§ About this exercise:
In the listing below, print exactly the lines from the first through the one that contains "may or must".

§ Source material:
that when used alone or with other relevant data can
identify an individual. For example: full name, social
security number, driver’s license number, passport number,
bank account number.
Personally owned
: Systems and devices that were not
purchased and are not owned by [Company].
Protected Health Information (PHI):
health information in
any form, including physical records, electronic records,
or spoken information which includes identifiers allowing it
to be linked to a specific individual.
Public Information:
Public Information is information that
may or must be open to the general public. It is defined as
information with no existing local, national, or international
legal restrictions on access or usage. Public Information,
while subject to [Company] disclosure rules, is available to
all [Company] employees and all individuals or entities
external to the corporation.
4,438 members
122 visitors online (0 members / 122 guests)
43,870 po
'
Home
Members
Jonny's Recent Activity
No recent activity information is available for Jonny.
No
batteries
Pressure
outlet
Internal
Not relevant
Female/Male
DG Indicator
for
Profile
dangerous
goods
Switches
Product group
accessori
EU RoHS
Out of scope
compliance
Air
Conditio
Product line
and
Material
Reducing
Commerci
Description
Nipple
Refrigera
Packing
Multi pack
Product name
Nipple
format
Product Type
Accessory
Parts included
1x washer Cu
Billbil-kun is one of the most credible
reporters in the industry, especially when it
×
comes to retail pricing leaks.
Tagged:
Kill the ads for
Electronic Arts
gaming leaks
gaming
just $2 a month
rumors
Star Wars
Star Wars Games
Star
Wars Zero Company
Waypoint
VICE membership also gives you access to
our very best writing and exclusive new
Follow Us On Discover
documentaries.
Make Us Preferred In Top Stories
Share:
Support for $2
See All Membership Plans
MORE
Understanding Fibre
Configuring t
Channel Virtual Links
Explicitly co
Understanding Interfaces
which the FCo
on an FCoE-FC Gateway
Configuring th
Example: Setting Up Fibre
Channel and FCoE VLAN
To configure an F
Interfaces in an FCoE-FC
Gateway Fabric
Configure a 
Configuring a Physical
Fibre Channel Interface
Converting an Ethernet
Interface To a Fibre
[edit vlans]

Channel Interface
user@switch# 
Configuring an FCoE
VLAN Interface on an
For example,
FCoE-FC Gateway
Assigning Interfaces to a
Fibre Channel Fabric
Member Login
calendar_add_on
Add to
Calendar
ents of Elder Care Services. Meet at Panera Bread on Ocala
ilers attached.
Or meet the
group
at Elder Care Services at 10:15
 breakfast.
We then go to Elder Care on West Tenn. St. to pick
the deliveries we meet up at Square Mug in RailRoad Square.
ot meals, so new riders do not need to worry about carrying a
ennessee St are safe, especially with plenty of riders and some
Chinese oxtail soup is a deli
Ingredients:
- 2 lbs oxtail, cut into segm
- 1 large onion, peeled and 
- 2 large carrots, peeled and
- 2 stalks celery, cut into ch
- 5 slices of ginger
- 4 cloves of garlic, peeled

§ Written solution:
that when used alone or with other relevant data can
identify an individual. For example: full name, social
security number, driver’s license number, passport number,
bank account number.
Personally owned
: Systems and devices that were not
purchased and are not owned by [Company].
Protected Health Information (PHI):
health information in
any form, including physical records, electronic records,
or spoken information which includes identifiers allowing it
to be linked to a specific individual.
Public Information:
Public Information is information that
may or must be open to the general public. It is defined as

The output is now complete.